1. Three layers of planning
As a startup, our life cycle is naturally more turbulent with less history than enterprises to build off of. Nonetheless, we put quite a bit of effort in making a plan and we work off of three layers to make it work for us. The first layer builds off our near-term aspiration which we have translated into a three year target that includes a series A fundraising and regional expansion. We worked backwards from there to set an end of year total volume of cars sold, revenue and partnership targets, accounting for seasonality we expect across some months of the year. We then get quite specific about the next six months and flesh that out as a full P&L (Profit and Loss statement) accounting for the revenue we target by product line, the number of staff by role we'll need, and advertising and other support spend by channel required.
2. Get specific with a roadmap
With concrete targets in mind we paint the product lines, platform features and partnerships we believe we'll need in order to deliver our end of year aspiration.
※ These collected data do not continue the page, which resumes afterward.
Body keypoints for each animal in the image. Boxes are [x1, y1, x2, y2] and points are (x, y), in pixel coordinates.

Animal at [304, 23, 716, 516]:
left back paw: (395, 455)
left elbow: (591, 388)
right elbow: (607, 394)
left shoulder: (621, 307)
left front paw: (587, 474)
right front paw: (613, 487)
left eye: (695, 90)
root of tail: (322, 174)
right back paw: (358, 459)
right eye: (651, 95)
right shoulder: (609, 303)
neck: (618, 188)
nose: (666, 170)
This year, we ended up with two whiteboards worth of initiatives spanning every major aspect of CarSwitch.com. It was quite an overwhelming wish list, as you can imagine, and the stark reality is that it is unlikely possible to get all of it done. So, we involved various members of our teams to put in time, staff and spend estimates for each initiative, and super imposed that with what our P&L for the year would allow. As expected, it didn't tie up.
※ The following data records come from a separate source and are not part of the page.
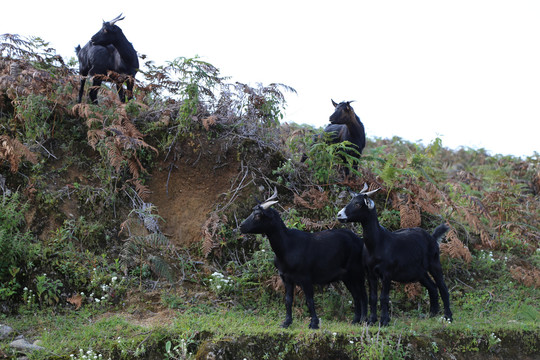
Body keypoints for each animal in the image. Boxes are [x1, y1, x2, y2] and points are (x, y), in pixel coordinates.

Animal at [240, 191, 368, 330]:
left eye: (258, 215)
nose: (241, 226)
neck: (288, 247)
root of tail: (359, 240)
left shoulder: (305, 277)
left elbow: (309, 300)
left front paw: (314, 323)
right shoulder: (286, 278)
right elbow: (288, 300)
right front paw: (286, 322)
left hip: (357, 271)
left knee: (362, 294)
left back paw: (363, 320)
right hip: (346, 276)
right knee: (356, 295)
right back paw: (355, 321)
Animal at [338, 186, 452, 326]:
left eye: (358, 204)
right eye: (351, 201)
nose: (339, 215)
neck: (378, 243)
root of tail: (432, 237)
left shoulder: (387, 273)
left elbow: (384, 297)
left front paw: (384, 321)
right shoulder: (370, 273)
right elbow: (373, 297)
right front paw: (371, 320)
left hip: (434, 263)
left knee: (442, 287)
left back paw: (448, 317)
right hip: (419, 272)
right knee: (432, 287)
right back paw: (432, 314)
3. Trade off and prioritize
The toughest exercise of all, we need to cut things to keep our plan realistic and achievable. It's never easy to take things off a wish list, and at CarSwitch.com we've learned to let our KPIs (cars sold and revenue) do the prioritization for us. It's naturally difficult to predict the tangible impact of each initiative, but we've fortunately gotten quite good at distilling the essence of each macro initiative and rapid prototyping of it to test things quickly in the field to measure impact. With that lens, we have determined what we will specifically launch in the first four to five months and leave a few placeholders for the second half of the year that we will fill in after we see the results.
4. Improvize
Things rarely go precisely as planned, and for better or worse we've embraced it. We accept that it will take longer than you thought to recruit, that less revenue than we hoped from a product line will materialize, and new opportunities may present themselves that we haven't thought of. We have a fairly structured monthly review against our business plan in which we are open to making changes and adapting the plan. If revenue is faster, or slower, in certain areas we double down, or cut and move on. It keeps us all tightly aligned and agile to take on what Dubai throws at us.
As entrepreneurs in a fast growth environment, it is incredibly challenging to keep the ship steered steadily on route, and so we try to keep the full team involved in navigating the waters. Whether our next big aha is the launch of our new cars product, supporting our banking and insurance partners with an ever growing repository of leads, launching our soon to air "make an offer' online feature, or keeping the customer experience in buying and selling cars a breeze, is unclear. But we're sure to make some headway across the board and double down where need be.